EPO, HGH & Steroids

Discussion in 'Australia and New Zealand' started by rooman, Jan 8, 2007.

  1. rooman

    rooman New Member

    Mar 11, 2005
    Likes Received:
    rather than engage our troll in the thread on a sad recent death of a young competitive rider, I have started this here:

    NOW, to get some things off my chest and to clarify as far as I know ( which isnt all that much, but too bad...) my understanding of side effects, and long term effects of performance enhancing drugs decried as the " drugs in sport" by all and sundry and what they can/have done over the years is:-

    Steroid abuse: can lead to liver tumors and cancer, jaundice, high blood pressure, increases in "bad" LDL cholesterol, and other problems.
    In men, steroids can cause shrinking of the testicles and breast development. In women, they can cause masculinization of the body. In adolescents, steroids can halt growth prematurely.
    There is the potential effects on behavior. "In males, the testosterone tends to make them more aggressive and violent, and it increases libido." Hence, the term "roid rage." Athletes with a personal or family history of psychiatric problems, steroid abuse makes them especially vulnerable to behavioral or emotional problems. Such a psychiatric history would include alcohol or drug addiction, violent or criminal behavior, and bipolar disorder, among others, It can put them over the edge." (now have we seen examples of this over the years, some recent some back a bit...with the odd celeb in gaol and up on disciplinary charges etc...) was it just adrenalin?

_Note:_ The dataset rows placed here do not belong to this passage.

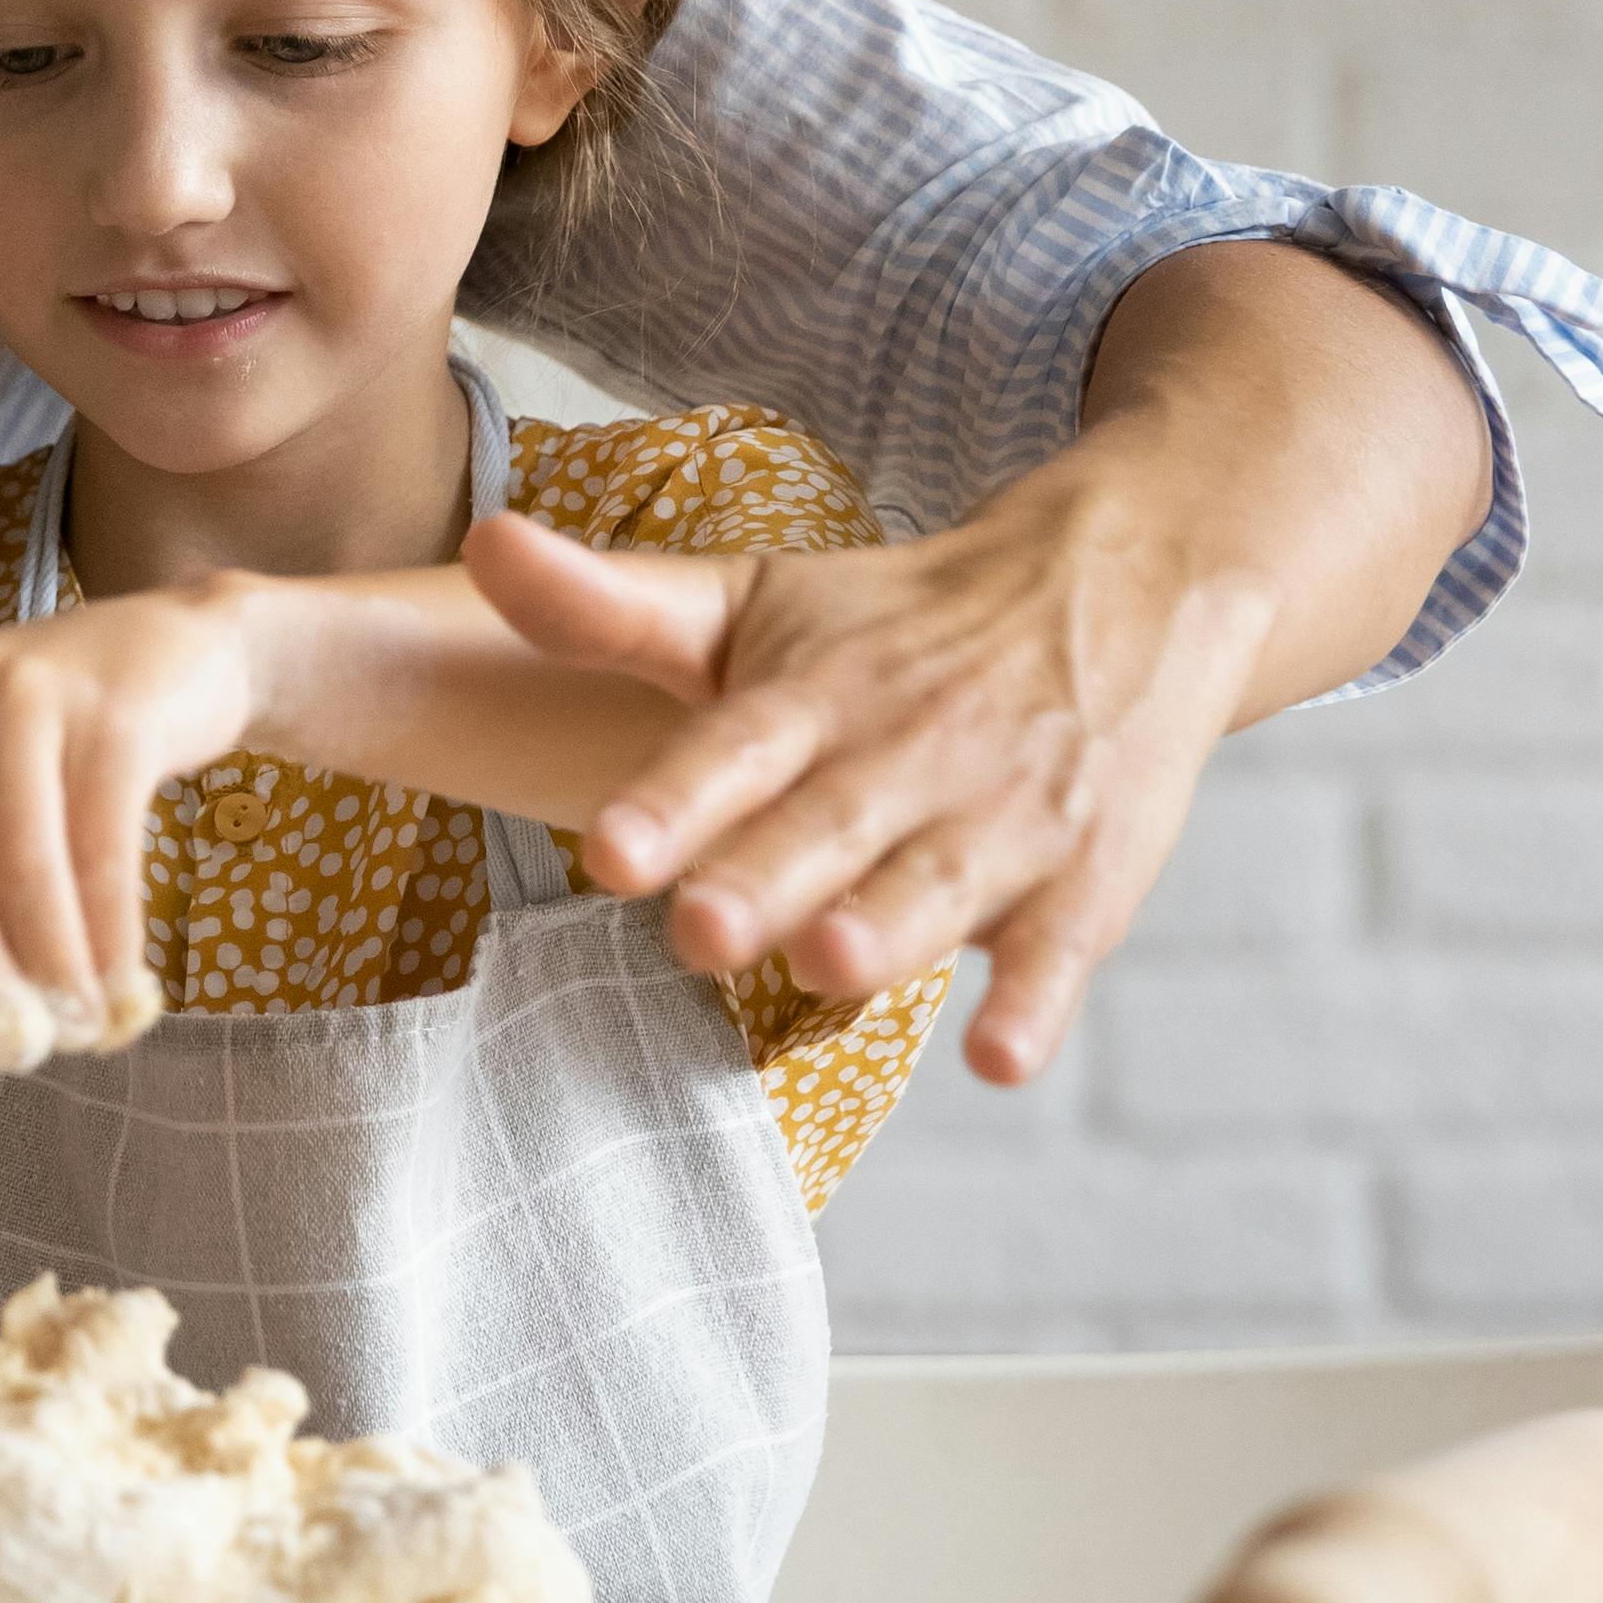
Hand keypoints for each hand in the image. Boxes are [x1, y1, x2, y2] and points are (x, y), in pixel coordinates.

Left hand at [0, 595, 238, 1081]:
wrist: (187, 653)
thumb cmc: (66, 756)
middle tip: (20, 1051)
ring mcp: (22, 690)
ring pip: (17, 862)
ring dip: (49, 966)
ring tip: (80, 1032)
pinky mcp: (109, 710)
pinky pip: (100, 846)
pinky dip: (111, 933)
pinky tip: (124, 988)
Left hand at [462, 486, 1265, 1089]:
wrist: (1122, 585)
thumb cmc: (893, 620)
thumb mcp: (752, 599)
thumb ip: (609, 604)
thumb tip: (479, 545)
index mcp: (818, 689)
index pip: (735, 744)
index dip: (673, 798)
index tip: (607, 853)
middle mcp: (908, 749)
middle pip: (828, 824)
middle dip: (766, 878)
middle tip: (699, 930)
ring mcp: (1003, 815)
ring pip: (936, 885)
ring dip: (886, 930)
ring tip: (829, 966)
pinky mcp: (1084, 877)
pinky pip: (1060, 946)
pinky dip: (1034, 1000)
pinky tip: (999, 1057)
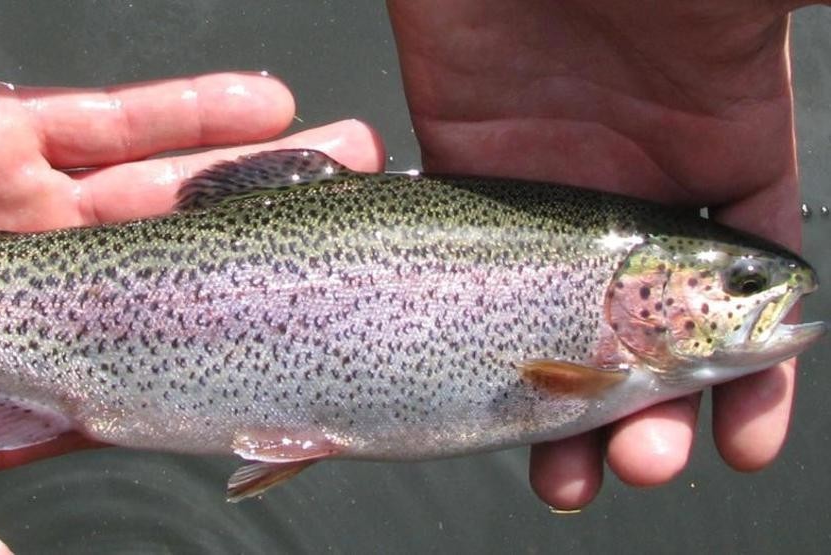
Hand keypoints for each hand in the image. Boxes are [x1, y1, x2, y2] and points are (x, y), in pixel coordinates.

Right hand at [0, 70, 383, 552]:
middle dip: (291, 240)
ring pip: (169, 190)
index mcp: (45, 379)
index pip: (178, 369)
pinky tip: (262, 108)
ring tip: (349, 151)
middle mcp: (55, 297)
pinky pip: (107, 123)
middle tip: (379, 220)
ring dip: (264, 170)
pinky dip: (187, 114)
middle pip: (201, 267)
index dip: (262, 352)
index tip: (344, 330)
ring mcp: (25, 216)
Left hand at [388, 0, 822, 508]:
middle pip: (648, 328)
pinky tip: (485, 410)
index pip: (749, 284)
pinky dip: (479, 345)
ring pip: (557, 323)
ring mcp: (543, 183)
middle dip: (656, 411)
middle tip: (644, 463)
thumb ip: (797, 42)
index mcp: (717, 146)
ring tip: (566, 479)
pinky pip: (471, 274)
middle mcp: (631, 179)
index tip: (751, 441)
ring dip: (567, 412)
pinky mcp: (460, 173)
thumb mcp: (749, 4)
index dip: (756, 370)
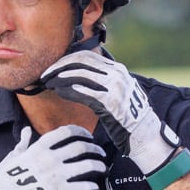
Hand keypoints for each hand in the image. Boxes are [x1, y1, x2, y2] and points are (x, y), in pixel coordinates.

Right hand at [0, 125, 105, 189]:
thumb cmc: (1, 184)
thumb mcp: (11, 159)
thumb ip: (22, 144)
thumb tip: (25, 131)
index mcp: (39, 148)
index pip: (66, 132)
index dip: (81, 132)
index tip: (87, 136)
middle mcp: (52, 159)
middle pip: (82, 146)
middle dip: (94, 148)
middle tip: (99, 152)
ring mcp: (59, 176)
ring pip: (89, 165)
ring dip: (99, 166)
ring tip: (102, 169)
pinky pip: (86, 187)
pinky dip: (94, 187)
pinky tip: (95, 189)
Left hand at [39, 46, 180, 178]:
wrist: (145, 134)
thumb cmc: (126, 118)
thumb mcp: (116, 93)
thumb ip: (100, 83)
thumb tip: (75, 80)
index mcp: (117, 69)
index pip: (86, 56)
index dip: (65, 59)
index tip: (52, 68)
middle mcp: (117, 74)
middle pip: (81, 61)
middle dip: (59, 66)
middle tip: (44, 74)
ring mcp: (115, 86)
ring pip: (80, 74)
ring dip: (60, 77)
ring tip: (48, 83)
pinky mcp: (110, 102)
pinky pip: (84, 92)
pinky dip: (68, 90)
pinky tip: (58, 92)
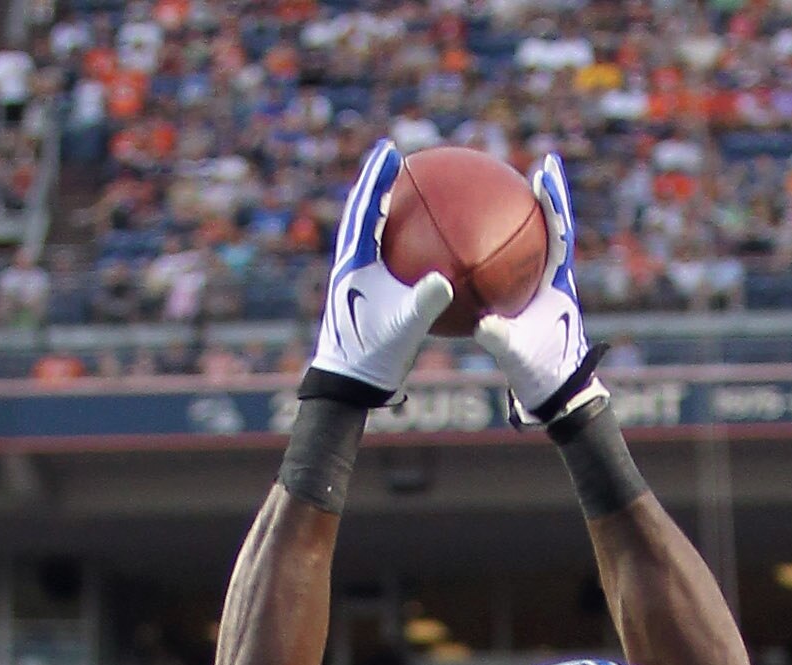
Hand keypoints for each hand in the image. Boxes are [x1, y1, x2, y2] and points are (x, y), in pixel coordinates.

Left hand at [303, 140, 452, 403]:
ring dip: (379, 204)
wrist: (349, 385)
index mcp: (354, 262)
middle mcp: (348, 263)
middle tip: (389, 156)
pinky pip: (377, 253)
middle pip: (361, 209)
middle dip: (375, 180)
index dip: (376, 178)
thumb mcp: (404, 329)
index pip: (365, 208)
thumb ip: (424, 303)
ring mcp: (352, 277)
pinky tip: (413, 241)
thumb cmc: (373, 357)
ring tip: (396, 186)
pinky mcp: (358, 292)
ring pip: (364, 229)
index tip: (390, 151)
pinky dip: (393, 237)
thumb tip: (443, 280)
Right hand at [474, 152, 604, 428]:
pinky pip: (519, 265)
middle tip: (543, 164)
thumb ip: (501, 338)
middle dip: (548, 194)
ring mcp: (549, 288)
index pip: (559, 231)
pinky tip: (480, 244)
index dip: (553, 201)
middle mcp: (558, 277)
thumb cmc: (542, 375)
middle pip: (554, 225)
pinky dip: (504, 249)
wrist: (558, 396)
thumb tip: (482, 324)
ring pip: (539, 243)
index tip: (543, 172)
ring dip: (529, 216)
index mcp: (559, 281)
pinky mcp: (538, 300)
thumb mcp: (517, 356)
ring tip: (513, 189)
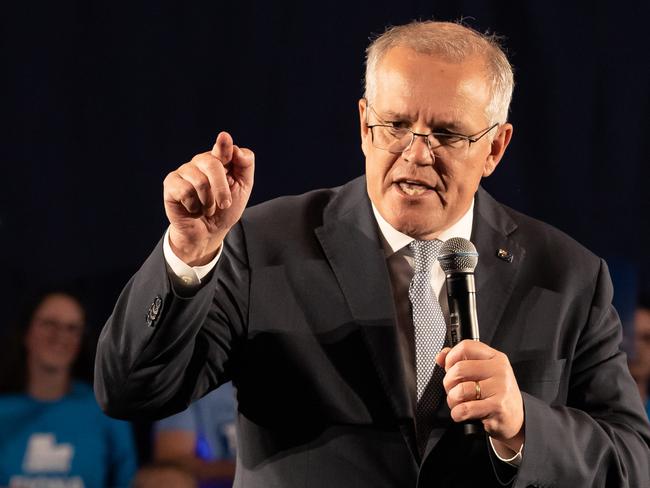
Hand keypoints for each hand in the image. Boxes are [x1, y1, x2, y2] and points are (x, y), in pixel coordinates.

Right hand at [163, 131, 253, 264]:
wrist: (208, 232)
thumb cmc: (225, 209)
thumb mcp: (242, 188)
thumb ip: (244, 166)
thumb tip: (236, 149)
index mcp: (219, 160)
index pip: (223, 147)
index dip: (224, 145)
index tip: (225, 138)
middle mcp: (200, 161)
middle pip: (212, 163)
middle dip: (222, 189)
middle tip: (225, 204)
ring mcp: (184, 171)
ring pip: (200, 181)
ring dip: (209, 202)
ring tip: (208, 209)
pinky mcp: (171, 183)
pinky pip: (186, 191)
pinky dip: (195, 207)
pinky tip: (194, 209)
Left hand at [435, 340, 523, 454]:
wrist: (516, 418)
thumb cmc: (495, 393)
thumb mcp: (482, 372)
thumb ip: (460, 361)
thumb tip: (440, 356)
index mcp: (495, 357)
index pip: (465, 347)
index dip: (451, 358)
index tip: (450, 368)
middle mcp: (499, 370)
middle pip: (459, 369)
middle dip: (449, 383)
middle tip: (453, 390)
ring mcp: (500, 388)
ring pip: (460, 390)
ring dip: (453, 400)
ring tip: (459, 403)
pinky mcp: (497, 407)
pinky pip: (465, 408)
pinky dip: (457, 413)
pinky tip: (462, 413)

    EPO: Abuse of erythropoietin (a drug that doctors use to treat anemia, also known as Epogen and Procrit) to boost production of red blood cells. Athletes hope that the increased numbers of red blood cells will deliver more oxygen to muscles and improve endurance. Erythropoietin abuse can alter the body's regulation of red blood cell production. Once the drug is stopped, the number of red blood cells may drop suddenly.

    HGH: Human growth hormone can be abused, too. The brain produces growth hormone to help the body control growth. But growth hormone also comes in drug form to help children grow if their own bodies don't make enough of the hormone. Sometimes athletes abuse growth hormone in an attempt to build muscle and strength while reducing body fat. But long-term abuse carries risks, such as increases in blood fat levels, diabetes, and heart enlargement that may end in heart failure. Brings to mind "that" lady runner who died of massive heart failure after she retired, and another guy out here recently from the USA who was a champion athlete and physically huge, who had three heart transplants , orginally due to failure caught in time and subsequently (when they got his newly enlarged new heart diagnosed), for some reason it kept happening as he kept taking HGH, (and still does)-reckons there are lots of hearts out there he can access as he still has heaps of dosh- sheesh!)

    Tip of the iceberg, across all elite sports, but the general population takes nicotine and caffeine too, both would be prohibited substances and banned from our foodstuffs and social drug supply if they were trying to introduce them now...ahh the dreaded pressures of commerce, industry and government revenues...

    what is wrong with good food, excercise, the body's natural secretions and hard work and determination? ...I watched Greg Lemond's doco on Fearless on A1 the other night, he found out the hard way that apart from getting lead buckshot poisoning, that but even more so the "secret " goings on at the sharp end of the peloton, after a few years at the top of the Tour de France he couldnt win the natural way and quit, (I'm not suggesting he was doping, but he was sure many of his competitors were, which was later revealed in the doping scandals of the mid 90's.

    I would love to see the UCI and WADA be overtly ethical and moral , beyonf lipservice and follow due process and pro-actively stamp out drugs altogether.

    I dont think they will, as they are too tied up in politics and dollars and personality wars...and this week the UCI & WADA and the pro-tour organisers are enaged in "culture conflicts", with the pro tour guys saying they will never get an acceptable model of best practice because of the difference across cultures on how they do things relating to performance enhancement practices...bloody hell

    and we just want to ride bikes and watch good riders compete in the spirit of fairplay and the glory etc etc....

    where's the wine?

    who's next?


    oh, some sources on the Med stuff:
    • Craig Comiter, associate professor of surgery (urology), University of Arizona.
    • Robert DiMeff, primary care director, sports health, The Cleveland Clinic.
    • Partnership for a Drug-Free America: "Partnership Attitude Tracking Study (PATS) 2005.
    • " National Institute on Drug Abuse: "Some Commonly Prescribed Medications: Use and Consequences.
    • " National Institute on Drug Abuse: "InfoFacts: Steroids (Anabolic-Androgenic).
    • " National Institute on Drug Abuse: "Trends in Prescription Drug Abuse."
    • "Viagra Abuse Linked to Risky Sexual Behavior." U.S. Dept. of Health and Human Services: "National Survey on Drug Use and Health, 2004."
    • Merck Manual of Medical Information, 2003; pp 648.